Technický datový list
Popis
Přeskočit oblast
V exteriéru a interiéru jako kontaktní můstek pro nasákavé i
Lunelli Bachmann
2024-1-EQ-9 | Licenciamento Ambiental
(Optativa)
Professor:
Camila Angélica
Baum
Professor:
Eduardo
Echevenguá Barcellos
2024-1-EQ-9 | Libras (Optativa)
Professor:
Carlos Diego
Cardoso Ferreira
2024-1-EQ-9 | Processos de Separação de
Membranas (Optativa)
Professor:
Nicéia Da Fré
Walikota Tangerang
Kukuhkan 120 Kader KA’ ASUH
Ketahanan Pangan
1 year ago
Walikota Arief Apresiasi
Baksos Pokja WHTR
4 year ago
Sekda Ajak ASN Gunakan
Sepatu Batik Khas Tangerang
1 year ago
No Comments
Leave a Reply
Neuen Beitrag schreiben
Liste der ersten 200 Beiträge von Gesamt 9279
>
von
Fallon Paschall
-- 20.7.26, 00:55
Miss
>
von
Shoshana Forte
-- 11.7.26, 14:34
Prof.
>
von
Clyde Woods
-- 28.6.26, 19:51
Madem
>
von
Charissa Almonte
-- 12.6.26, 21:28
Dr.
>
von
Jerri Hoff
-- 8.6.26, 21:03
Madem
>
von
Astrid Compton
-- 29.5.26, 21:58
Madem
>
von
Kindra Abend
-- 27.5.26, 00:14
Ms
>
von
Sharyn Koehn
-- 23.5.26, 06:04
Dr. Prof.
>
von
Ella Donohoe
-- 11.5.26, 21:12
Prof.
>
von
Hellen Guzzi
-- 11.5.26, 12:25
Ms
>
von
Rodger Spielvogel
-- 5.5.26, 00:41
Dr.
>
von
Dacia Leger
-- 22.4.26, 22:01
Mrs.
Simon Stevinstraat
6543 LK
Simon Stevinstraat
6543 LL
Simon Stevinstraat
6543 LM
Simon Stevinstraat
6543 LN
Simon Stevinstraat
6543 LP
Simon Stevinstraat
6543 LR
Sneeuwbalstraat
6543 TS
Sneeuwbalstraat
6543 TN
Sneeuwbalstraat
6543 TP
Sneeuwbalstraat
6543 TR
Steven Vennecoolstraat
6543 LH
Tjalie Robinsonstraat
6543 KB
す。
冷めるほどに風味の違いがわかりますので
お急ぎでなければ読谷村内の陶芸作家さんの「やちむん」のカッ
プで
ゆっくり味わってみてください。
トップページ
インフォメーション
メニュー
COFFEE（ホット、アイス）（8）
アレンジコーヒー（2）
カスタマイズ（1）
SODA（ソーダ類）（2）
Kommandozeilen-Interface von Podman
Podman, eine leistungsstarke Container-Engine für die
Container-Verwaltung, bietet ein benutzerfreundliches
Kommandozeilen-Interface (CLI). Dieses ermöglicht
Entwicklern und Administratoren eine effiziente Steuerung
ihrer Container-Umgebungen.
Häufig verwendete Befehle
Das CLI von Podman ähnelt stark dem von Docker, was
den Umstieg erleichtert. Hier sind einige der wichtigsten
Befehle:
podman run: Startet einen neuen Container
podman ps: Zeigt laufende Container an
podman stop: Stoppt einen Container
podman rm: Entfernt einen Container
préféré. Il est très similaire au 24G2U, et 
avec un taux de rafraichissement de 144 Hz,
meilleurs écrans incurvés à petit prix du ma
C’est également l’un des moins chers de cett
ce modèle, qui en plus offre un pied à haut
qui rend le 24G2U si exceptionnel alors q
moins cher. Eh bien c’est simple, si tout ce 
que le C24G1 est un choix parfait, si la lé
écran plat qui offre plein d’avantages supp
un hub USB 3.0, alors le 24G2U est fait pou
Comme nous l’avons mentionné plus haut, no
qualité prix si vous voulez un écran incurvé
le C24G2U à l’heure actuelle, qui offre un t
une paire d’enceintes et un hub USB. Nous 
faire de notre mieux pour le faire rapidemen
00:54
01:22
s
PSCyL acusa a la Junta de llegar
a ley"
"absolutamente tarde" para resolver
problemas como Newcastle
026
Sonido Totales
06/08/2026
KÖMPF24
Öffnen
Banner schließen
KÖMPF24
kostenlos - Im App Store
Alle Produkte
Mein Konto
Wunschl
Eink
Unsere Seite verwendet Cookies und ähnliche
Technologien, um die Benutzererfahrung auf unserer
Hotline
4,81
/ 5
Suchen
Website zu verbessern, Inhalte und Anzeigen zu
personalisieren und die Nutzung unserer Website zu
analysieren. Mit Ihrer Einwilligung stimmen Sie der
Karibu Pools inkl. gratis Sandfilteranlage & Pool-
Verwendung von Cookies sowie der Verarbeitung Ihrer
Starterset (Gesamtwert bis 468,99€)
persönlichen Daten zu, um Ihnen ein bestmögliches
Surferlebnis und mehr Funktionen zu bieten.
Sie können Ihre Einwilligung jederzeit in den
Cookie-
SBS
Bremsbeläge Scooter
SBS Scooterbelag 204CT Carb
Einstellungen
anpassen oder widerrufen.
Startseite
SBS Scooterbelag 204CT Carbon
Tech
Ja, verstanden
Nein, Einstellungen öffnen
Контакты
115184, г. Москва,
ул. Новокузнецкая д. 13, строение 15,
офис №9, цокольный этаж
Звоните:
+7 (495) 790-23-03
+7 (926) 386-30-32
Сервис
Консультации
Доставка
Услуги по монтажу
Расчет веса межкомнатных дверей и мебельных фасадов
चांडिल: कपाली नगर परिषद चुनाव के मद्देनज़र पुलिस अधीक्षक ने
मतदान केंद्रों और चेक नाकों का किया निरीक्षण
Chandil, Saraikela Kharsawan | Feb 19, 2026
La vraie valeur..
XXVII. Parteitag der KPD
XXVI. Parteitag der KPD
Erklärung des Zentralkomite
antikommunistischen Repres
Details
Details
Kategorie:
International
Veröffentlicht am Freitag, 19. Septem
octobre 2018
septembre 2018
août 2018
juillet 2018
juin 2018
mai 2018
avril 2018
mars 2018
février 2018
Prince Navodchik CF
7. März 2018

※

In the rows, switch every occurrence of "Professor" to "Instructor" and reproduce all lines with nothing else altered.

Technický datový list
Popis
Přeskočit oblast
V exteriéru a interiéru jako kontaktní můstek pro nasákavé i
Lunelli Bachmann
2024-1-EQ-9 | Licenciamento Ambiental
(Optativa)
Instructor:
Camila Angélica
Baum
Instructor:
Eduardo
Echevenguá Barcellos
2024-1-EQ-9 | Libras (Optativa)
Instructor:
Carlos Diego
Cardoso Ferreira
2024-1-EQ-9 | Processos de Separação de
Membranas (Optativa)
Instructor:
Nicéia Da Fré
Walikota Tangerang
Kukuhkan 120 Kader KA’ ASUH
Ketahanan Pangan
1 year ago
Walikota Arief Apresiasi
Baksos Pokja WHTR
4 year ago
Sekda Ajak ASN Gunakan
Sepatu Batik Khas Tangerang
1 year ago
No Comments
Leave a Reply
Neuen Beitrag schreiben
Liste der ersten 200 Beiträge von Gesamt 9279
>
von
Fallon Paschall
-- 20.7.26, 00:55
Miss
>
von
Shoshana Forte
-- 11.7.26, 14:34
Prof.
>
von
Clyde Woods
-- 28.6.26, 19:51
Madem
>
von
Charissa Almonte
-- 12.6.26, 21:28
Dr.
>
von
Jerri Hoff
-- 8.6.26, 21:03
Madem
>
von
Astrid Compton
-- 29.5.26, 21:58
Madem
>
von
Kindra Abend
-- 27.5.26, 00:14
Ms
>
von
Sharyn Koehn
-- 23.5.26, 06:04
Dr. Prof.
>
von
Ella Donohoe
-- 11.5.26, 21:12
Prof.
>
von
Hellen Guzzi
-- 11.5.26, 12:25
Ms
>
von
Rodger Spielvogel
-- 5.5.26, 00:41
Dr.
>
von
Dacia Leger
-- 22.4.26, 22:01
Mrs.
Simon Stevinstraat
6543 LK
Simon Stevinstraat
6543 LL
Simon Stevinstraat
6543 LM
Simon Stevinstraat
6543 LN
Simon Stevinstraat
6543 LP
Simon Stevinstraat
6543 LR
Sneeuwbalstraat
6543 TS
Sneeuwbalstraat
6543 TN
Sneeuwbalstraat
6543 TP
Sneeuwbalstraat
6543 TR
Steven Vennecoolstraat
6543 LH
Tjalie Robinsonstraat
6543 KB
す。
冷めるほどに風味の違いがわかりますので
お急ぎでなければ読谷村内の陶芸作家さんの「やちむん」のカッ
プで
ゆっくり味わってみてください。
トップページ
インフォメーション
メニュー
COFFEE（ホット、アイス）（8）
アレンジコーヒー（2）
カスタマイズ（1）
SODA（ソーダ類）（2）
Kommandozeilen-Interface von Podman
Podman, eine leistungsstarke Container-Engine für die
Container-Verwaltung, bietet ein benutzerfreundliches
Kommandozeilen-Interface (CLI). Dieses ermöglicht
Entwicklern und Administratoren eine effiziente Steuerung
ihrer Container-Umgebungen.
Häufig verwendete Befehle
Das CLI von Podman ähnelt stark dem von Docker, was
den Umstieg erleichtert. Hier sind einige der wichtigsten
Befehle:
podman run: Startet einen neuen Container
podman ps: Zeigt laufende Container an
podman stop: Stoppt einen Container
podman rm: Entfernt einen Container
préféré. Il est très similaire au 24G2U, et 
avec un taux de rafraichissement de 144 Hz,
meilleurs écrans incurvés à petit prix du ma
C’est également l’un des moins chers de cett
ce modèle, qui en plus offre un pied à haut
qui rend le 24G2U si exceptionnel alors q
moins cher. Eh bien c’est simple, si tout ce 
que le C24G1 est un choix parfait, si la lé
écran plat qui offre plein d’avantages supp
un hub USB 3.0, alors le 24G2U est fait pou
Comme nous l’avons mentionné plus haut, no
qualité prix si vous voulez un écran incurvé
le C24G2U à l’heure actuelle, qui offre un t
une paire d’enceintes et un hub USB. Nous 
faire de notre mieux pour le faire rapidemen
00:54
01:22
s
PSCyL acusa a la Junta de llegar
a ley"
"absolutamente tarde" para resolver
problemas como Newcastle
026
Sonido Totales
06/08/2026
KÖMPF24
Öffnen
Banner schließen
KÖMPF24
kostenlos - Im App Store
Alle Produkte
Mein Konto
Wunschl
Eink
Unsere Seite verwendet Cookies und ähnliche
Technologien, um die Benutzererfahrung auf unserer
Hotline
4,81
/ 5
Suchen
Website zu verbessern, Inhalte und Anzeigen zu
personalisieren und die Nutzung unserer Website zu
analysieren. Mit Ihrer Einwilligung stimmen Sie der
Karibu Pools inkl. gratis Sandfilteranlage & Pool-
Verwendung von Cookies sowie der Verarbeitung Ihrer
Starterset (Gesamtwert bis 468,99€)
persönlichen Daten zu, um Ihnen ein bestmögliches
Surferlebnis und mehr Funktionen zu bieten.
Sie können Ihre Einwilligung jederzeit in den
Cookie-
SBS
Bremsbeläge Scooter
SBS Scooterbelag 204CT Carb
Einstellungen
anpassen oder widerrufen.
Startseite
SBS Scooterbelag 204CT Carbon
Tech
Ja, verstanden
Nein, Einstellungen öffnen
Контакты
115184, г. Москва,
ул. Новокузнецкая д. 13, строение 15,
офис №9, цокольный этаж
Звоните:
+7 (495) 790-23-03
+7 (926) 386-30-32
Сервис
Консультации
Доставка
Услуги по монтажу
Расчет веса межкомнатных дверей и мебельных фасадов
चांडिल: कपाली नगर परिषद चुनाव के मद्देनज़र पुलिस अधीक्षक ने
मतदान केंद्रों और चेक नाकों का किया निरीक्षण
Chandil, Saraikela Kharsawan | Feb 19, 2026
La vraie valeur..
XXVII. Parteitag der KPD
XXVI. Parteitag der KPD
Erklärung des Zentralkomite
antikommunistischen Repres
Details
Details
Kategorie:
International
Veröffentlicht am Freitag, 19. Septem
octobre 2018
septembre 2018
août 2018
juillet 2018
juin 2018
mai 2018
avril 2018
mars 2018
février 2018
Prince Navodchik CF
7. März 2018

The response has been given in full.